Na escrita-potência de Tatiana encontramos também reflexões que nos fazem retomar justamente o AfroBubbleGum de Wanuri Kahiu: “o racismo tem tentado, secularmente, nos calar ao proferir discursos ‘autorizados’ sobre nós. quer nos roubar o direito à existência plena, complexa, diversa. mas somos seres complexos. não só máquinas de resistência e denúncia”.
Rafiki, que me remeteu a todas essas e a muitas outras vozes, que tanto me fez lembrar origens ancestrais quanto futuros possíveis de invenção e reinvenção, desperta (e é fruto de) muita coragem e realização imaginativa. Com suas cores vibrantes e texturas tão táteis que não remetem a outra coisa senão ao riso, sua narrativa não nos fala de redenção diante de uma sociedade que nos invisibiliza e pune de formas variadas, negando o reconhecimento de nossos afetos e existências, pois, como Kena e Ziki, não precisamos sucumbir às narrativas de dor e denúncia para criar e encontrar esses futuros possíveis. Trata-se antes de uma narrativa conduzida por e condutora de vida, de vidas que possuem suas ambiguidades, enfrentamentos, dúvidas como outra qualquer. E com alegria.
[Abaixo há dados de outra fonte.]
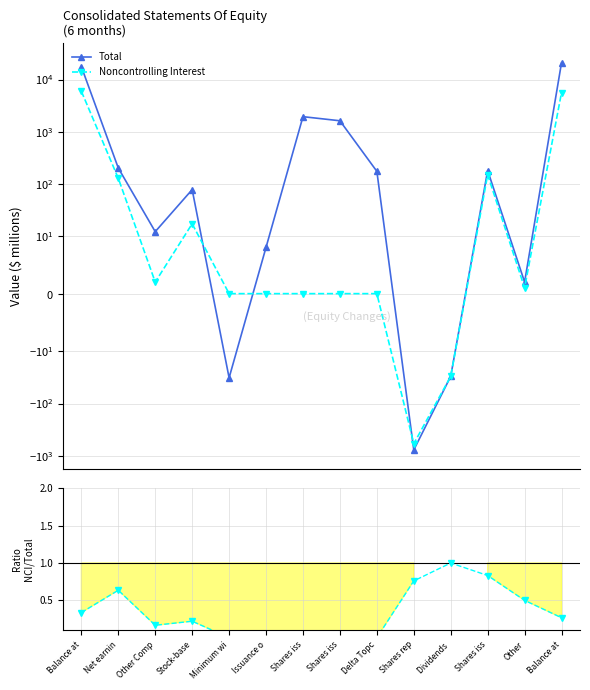

Reading right to left, extract all data points from this chart.

Total: Balance at=21084.0	Other=2.0	Shares iss=179.0	Dividends =-30.0	Shares rep=-776.0	Delta Topc=173.0	Shares iss=1617.0	Shares iss=1938.0	Issuance o=8.0	Minimum wi=-32.0	Stock-base=77.0	Other Comp=12.0	Net earnin=200.0	Balance at=17716.0
Noncontrolling Interest: Balance at=5636.0	Other=1.0	Shares iss=149.0	Dividends =-30.0	Shares rep=-590.0	Delta Topc=0.0	Shares iss=0.0	Shares iss=0.0	Issuance o=0.0	Minimum wi=0.0	Stock-base=17.0	Other Comp=2.0	Net earnin=127.0	Balance at=5960.0
NCI / Total: Balance at=0.3	Other=0.5	Shares iss=0.8	Dividends =1.0	Shares rep=0.8	Delta Topc=0.0	Shares iss=0.0	Shares iss=0.0	Issuance o=0.0	Minimum wi=-0.0	Stock-base=0.2	Other Comp=0.2	Net earnin=0.6	Balance at=0.3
Pois a alegria, como bem disse Wanuri Kahiu, é política.
CECÍLIA FLORESTA afrodescende, é escritora, candomblezeira e sapatão. Ganha a vida editando livros. Pesquisa narrativas, poéticas ancestrais iorubás e seus desdobramentos na diáspora negra contemporânea, lesbianidades e literaturas insurgentes. Tem editados os poemas crus (Patuá, 2016) e a zine genealogia (Móri Zines, 2019).